_What is being asked_. All of the data below is to be printed again exactly.

_Records for this exercise_.
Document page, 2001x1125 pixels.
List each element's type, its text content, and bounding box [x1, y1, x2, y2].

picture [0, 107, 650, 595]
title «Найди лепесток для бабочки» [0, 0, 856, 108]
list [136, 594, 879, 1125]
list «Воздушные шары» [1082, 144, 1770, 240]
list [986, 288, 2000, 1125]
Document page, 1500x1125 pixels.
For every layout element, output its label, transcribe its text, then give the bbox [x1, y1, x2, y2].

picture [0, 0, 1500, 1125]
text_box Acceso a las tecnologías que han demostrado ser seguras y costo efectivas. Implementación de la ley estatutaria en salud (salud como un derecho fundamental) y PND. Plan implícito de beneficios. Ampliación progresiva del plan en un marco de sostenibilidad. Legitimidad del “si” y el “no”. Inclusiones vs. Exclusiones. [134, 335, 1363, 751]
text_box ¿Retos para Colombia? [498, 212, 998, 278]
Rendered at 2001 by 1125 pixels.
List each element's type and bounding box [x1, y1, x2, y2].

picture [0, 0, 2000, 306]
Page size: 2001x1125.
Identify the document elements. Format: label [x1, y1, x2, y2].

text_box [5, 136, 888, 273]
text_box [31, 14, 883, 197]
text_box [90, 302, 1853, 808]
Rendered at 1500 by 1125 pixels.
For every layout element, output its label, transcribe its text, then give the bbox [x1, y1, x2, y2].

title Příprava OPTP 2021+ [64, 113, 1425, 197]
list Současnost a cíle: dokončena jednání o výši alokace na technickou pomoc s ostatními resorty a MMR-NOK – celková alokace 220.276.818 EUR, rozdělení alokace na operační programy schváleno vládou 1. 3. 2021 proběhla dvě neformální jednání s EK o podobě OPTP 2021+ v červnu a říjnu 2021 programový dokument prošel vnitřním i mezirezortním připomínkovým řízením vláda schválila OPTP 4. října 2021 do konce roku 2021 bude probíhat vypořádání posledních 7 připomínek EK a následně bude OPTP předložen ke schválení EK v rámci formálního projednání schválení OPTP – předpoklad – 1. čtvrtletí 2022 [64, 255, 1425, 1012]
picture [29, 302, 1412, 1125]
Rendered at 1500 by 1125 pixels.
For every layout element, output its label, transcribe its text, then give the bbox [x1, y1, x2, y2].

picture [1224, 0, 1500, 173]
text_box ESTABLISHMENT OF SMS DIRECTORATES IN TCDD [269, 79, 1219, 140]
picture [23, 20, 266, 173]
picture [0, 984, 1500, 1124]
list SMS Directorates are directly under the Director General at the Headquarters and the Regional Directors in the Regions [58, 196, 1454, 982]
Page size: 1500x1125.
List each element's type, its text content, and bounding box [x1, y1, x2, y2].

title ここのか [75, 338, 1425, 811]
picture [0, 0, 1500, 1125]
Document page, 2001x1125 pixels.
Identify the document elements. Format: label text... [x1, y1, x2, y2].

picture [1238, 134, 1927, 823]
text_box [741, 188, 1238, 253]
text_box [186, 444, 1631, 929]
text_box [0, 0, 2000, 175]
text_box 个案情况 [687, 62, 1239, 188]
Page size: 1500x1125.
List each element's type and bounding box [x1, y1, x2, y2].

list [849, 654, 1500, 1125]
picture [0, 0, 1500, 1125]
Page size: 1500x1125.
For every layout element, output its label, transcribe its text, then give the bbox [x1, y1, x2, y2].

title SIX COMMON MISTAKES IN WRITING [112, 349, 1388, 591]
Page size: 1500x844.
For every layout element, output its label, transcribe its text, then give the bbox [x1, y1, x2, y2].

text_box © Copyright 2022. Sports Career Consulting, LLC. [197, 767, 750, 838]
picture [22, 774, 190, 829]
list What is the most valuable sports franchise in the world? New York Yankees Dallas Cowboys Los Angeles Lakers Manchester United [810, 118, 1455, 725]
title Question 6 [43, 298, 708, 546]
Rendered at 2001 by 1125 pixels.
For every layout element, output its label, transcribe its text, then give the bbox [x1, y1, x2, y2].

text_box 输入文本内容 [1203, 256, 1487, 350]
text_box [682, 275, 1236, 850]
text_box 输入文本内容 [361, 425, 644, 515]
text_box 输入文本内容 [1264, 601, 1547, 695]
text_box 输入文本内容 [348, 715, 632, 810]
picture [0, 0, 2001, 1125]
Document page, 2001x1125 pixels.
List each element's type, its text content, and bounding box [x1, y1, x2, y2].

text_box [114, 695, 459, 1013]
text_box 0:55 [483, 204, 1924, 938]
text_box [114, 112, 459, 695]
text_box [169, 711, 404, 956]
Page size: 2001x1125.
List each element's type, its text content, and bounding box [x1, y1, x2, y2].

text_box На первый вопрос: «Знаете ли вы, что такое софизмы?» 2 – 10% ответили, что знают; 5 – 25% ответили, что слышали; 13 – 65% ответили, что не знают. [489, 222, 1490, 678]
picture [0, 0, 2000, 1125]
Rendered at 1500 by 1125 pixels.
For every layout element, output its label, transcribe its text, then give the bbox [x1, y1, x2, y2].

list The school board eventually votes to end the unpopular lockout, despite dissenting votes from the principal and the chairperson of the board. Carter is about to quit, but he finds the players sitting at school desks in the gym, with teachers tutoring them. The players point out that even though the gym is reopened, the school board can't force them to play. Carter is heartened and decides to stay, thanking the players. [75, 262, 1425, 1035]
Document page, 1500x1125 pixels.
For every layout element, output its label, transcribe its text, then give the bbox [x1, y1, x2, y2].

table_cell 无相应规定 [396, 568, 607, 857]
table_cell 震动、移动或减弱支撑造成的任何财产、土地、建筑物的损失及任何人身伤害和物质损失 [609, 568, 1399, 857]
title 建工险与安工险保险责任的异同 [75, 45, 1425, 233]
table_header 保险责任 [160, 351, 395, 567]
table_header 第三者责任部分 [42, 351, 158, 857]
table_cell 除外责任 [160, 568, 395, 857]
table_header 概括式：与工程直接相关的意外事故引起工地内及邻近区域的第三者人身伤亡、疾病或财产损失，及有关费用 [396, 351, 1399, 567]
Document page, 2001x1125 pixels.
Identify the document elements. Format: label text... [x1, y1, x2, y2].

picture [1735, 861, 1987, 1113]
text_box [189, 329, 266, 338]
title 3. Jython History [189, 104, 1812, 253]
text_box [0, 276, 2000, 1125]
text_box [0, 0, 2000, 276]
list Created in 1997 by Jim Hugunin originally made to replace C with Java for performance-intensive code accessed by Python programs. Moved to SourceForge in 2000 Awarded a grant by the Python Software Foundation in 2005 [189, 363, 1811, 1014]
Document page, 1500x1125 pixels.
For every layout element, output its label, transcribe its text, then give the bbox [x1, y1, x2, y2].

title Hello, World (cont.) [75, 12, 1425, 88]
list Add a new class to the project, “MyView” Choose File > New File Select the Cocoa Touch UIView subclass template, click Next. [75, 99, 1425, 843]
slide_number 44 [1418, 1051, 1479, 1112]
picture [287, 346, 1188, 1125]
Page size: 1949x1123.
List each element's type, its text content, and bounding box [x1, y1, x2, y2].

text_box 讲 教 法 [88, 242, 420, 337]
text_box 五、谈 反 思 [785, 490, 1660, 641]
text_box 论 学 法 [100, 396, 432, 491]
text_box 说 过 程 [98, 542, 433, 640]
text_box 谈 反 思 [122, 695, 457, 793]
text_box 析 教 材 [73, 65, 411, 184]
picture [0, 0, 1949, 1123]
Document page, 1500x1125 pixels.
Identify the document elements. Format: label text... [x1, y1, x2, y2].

_Answer to this task_.
Document page, 2001x1125 pixels.
List each element's type, its text content, and bounding box [x1, y1, x2, y2].

picture [0, 107, 650, 595]
title «Найди лепесток для бабочки» [0, 0, 856, 108]
list [136, 594, 879, 1125]
list «Воздушные шары» [1082, 144, 1770, 240]
list [986, 288, 2000, 1125]
Document page, 1500x1125 pixels.
For every layout element, output its label, transcribe its text, then give the bbox [x1, y1, x2, y2].

picture [0, 0, 1500, 1125]
text_box Acceso a las tecnologías que han demostrado ser seguras y costo efectivas. Implementación de la ley estatutaria en salud (salud como un derecho fundamental) y PND. Plan implícito de beneficios. Ampliación progresiva del plan en un marco de sostenibilidad. Legitimidad del “si” y el “no”. Inclusiones vs. Exclusiones. [134, 335, 1363, 751]
text_box ¿Retos para Colombia? [498, 212, 998, 278]
Rendered at 2001 by 1125 pixels.
List each element's type and bounding box [x1, y1, x2, y2].

picture [0, 0, 2000, 306]
Page size: 2001x1125.
Identify the document elements. Format: label [x1, y1, x2, y2].

text_box [5, 136, 888, 273]
text_box [31, 14, 883, 197]
text_box [90, 302, 1853, 808]
Rendered at 1500 by 1125 pixels.
For every layout element, output its label, transcribe its text, then give the bbox [x1, y1, x2, y2].

title Příprava OPTP 2021+ [64, 113, 1425, 197]
list Současnost a cíle: dokončena jednání o výši alokace na technickou pomoc s ostatními resorty a MMR-NOK – celková alokace 220.276.818 EUR, rozdělení alokace na operační programy schváleno vládou 1. 3. 2021 proběhla dvě neformální jednání s EK o podobě OPTP 2021+ v červnu a říjnu 2021 programový dokument prošel vnitřním i mezirezortním připomínkovým řízením vláda schválila OPTP 4. října 2021 do konce roku 2021 bude probíhat vypořádání posledních 7 připomínek EK a následně bude OPTP předložen ke schválení EK v rámci formálního projednání schválení OPTP – předpoklad – 1. čtvrtletí 2022 [64, 255, 1425, 1012]
picture [29, 302, 1412, 1125]
Rendered at 1500 by 1125 pixels.
For every layout element, output its label, transcribe its text, then give the bbox [x1, y1, x2, y2].

picture [1224, 0, 1500, 173]
text_box ESTABLISHMENT OF SMS DIRECTORATES IN TCDD [269, 79, 1219, 140]
picture [23, 20, 266, 173]
picture [0, 984, 1500, 1124]
list SMS Directorates are directly under the Director General at the Headquarters and the Regional Directors in the Regions [58, 196, 1454, 982]
Page size: 1500x1125.
List each element's type, its text content, and bounding box [x1, y1, x2, y2].

title ここのか [75, 338, 1425, 811]
picture [0, 0, 1500, 1125]
Document page, 2001x1125 pixels.
Identify the document elements. Format: label text... [x1, y1, x2, y2].

picture [1238, 134, 1927, 823]
text_box [741, 188, 1238, 253]
text_box [186, 444, 1631, 929]
text_box [0, 0, 2000, 175]
text_box 个案情况 [687, 62, 1239, 188]
Page size: 1500x1125.
List each element's type and bounding box [x1, y1, x2, y2].

list [849, 654, 1500, 1125]
picture [0, 0, 1500, 1125]
Page size: 1500x1125.
For every layout element, output its label, transcribe its text, then give the bbox [x1, y1, x2, y2].

title SIX COMMON MISTAKES IN WRITING [112, 349, 1388, 591]
Page size: 1500x844.
For every layout element, output its label, transcribe its text, then give the bbox [x1, y1, x2, y2].

text_box © Copyright 2022. Sports Career Consulting, LLC. [197, 767, 750, 838]
picture [22, 774, 190, 829]
list What is the most valuable sports franchise in the world? New York Yankees Dallas Cowboys Los Angeles Lakers Manchester United [810, 118, 1455, 725]
title Question 6 [43, 298, 708, 546]
Rendered at 2001 by 1125 pixels.
For every layout element, output its label, transcribe its text, then give the bbox [x1, y1, x2, y2].

text_box 输入文本内容 [1203, 256, 1487, 350]
text_box [682, 275, 1236, 850]
text_box 输入文本内容 [361, 425, 644, 515]
text_box 输入文本内容 [1264, 601, 1547, 695]
text_box 输入文本内容 [348, 715, 632, 810]
picture [0, 0, 2001, 1125]
Document page, 2001x1125 pixels.
List each element's type, its text content, and bounding box [x1, y1, x2, y2].

text_box [114, 695, 459, 1013]
text_box 0:55 [483, 204, 1924, 938]
text_box [114, 112, 459, 695]
text_box [169, 711, 404, 956]
Page size: 2001x1125.
List each element's type, its text content, and bounding box [x1, y1, x2, y2].

text_box На первый вопрос: «Знаете ли вы, что такое софизмы?» 2 – 10% ответили, что знают; 5 – 25% ответили, что слышали; 13 – 65% ответили, что не знают. [489, 222, 1490, 678]
picture [0, 0, 2000, 1125]
Rendered at 1500 by 1125 pixels.
For every layout element, output its label, transcribe its text, then give the bbox [x1, y1, x2, y2].

list The school board eventually votes to end the unpopular lockout, despite dissenting votes from the principal and the chairperson of the board. Carter is about to quit, but he finds the players sitting at school desks in the gym, with teachers tutoring them. The players point out that even though the gym is reopened, the school board can't force them to play. Carter is heartened and decides to stay, thanking the players. [75, 262, 1425, 1035]
Document page, 1500x1125 pixels.
For every layout element, output its label, transcribe its text, then give the bbox [x1, y1, x2, y2].

table_cell 无相应规定 [396, 568, 607, 857]
table_cell 震动、移动或减弱支撑造成的任何财产、土地、建筑物的损失及任何人身伤害和物质损失 [609, 568, 1399, 857]
title 建工险与安工险保险责任的异同 [75, 45, 1425, 233]
table_header 保险责任 [160, 351, 395, 567]
table_header 第三者责任部分 [42, 351, 158, 857]
table_cell 除外责任 [160, 568, 395, 857]
table_header 概括式：与工程直接相关的意外事故引起工地内及邻近区域的第三者人身伤亡、疾病或财产损失，及有关费用 [396, 351, 1399, 567]
Document page, 2001x1125 pixels.
Identify the document elements. Format: label text... [x1, y1, x2, y2].

picture [1735, 861, 1987, 1113]
text_box [189, 329, 266, 338]
title 3. Jython History [189, 104, 1812, 253]
text_box [0, 276, 2000, 1125]
text_box [0, 0, 2000, 276]
list Created in 1997 by Jim Hugunin originally made to replace C with Java for performance-intensive code accessed by Python programs. Moved to SourceForge in 2000 Awarded a grant by the Python Software Foundation in 2005 [189, 363, 1811, 1014]
Document page, 1500x1125 pixels.
For every layout element, output its label, transcribe its text, then give the bbox [x1, y1, x2, y2].

title Hello, World (cont.) [75, 12, 1425, 88]
list Add a new class to the project, “MyView” Choose File > New File Select the Cocoa Touch UIView subclass template, click Next. [75, 99, 1425, 843]
slide_number 44 [1418, 1051, 1479, 1112]
picture [287, 346, 1188, 1125]
Page size: 1949x1123.
List each element's type, its text content, and bounding box [x1, y1, x2, y2].

text_box 讲 教 法 [88, 242, 420, 337]
text_box 五、谈 反 思 [785, 490, 1660, 641]
text_box 论 学 法 [100, 396, 432, 491]
text_box 说 过 程 [98, 542, 433, 640]
text_box 谈 反 思 [122, 695, 457, 793]
text_box 析 教 材 [73, 65, 411, 184]
picture [0, 0, 1949, 1123]
Document page, 1500x1125 pixels.
Identify the document elements. Format: label text... [x1, y1, x2, y2].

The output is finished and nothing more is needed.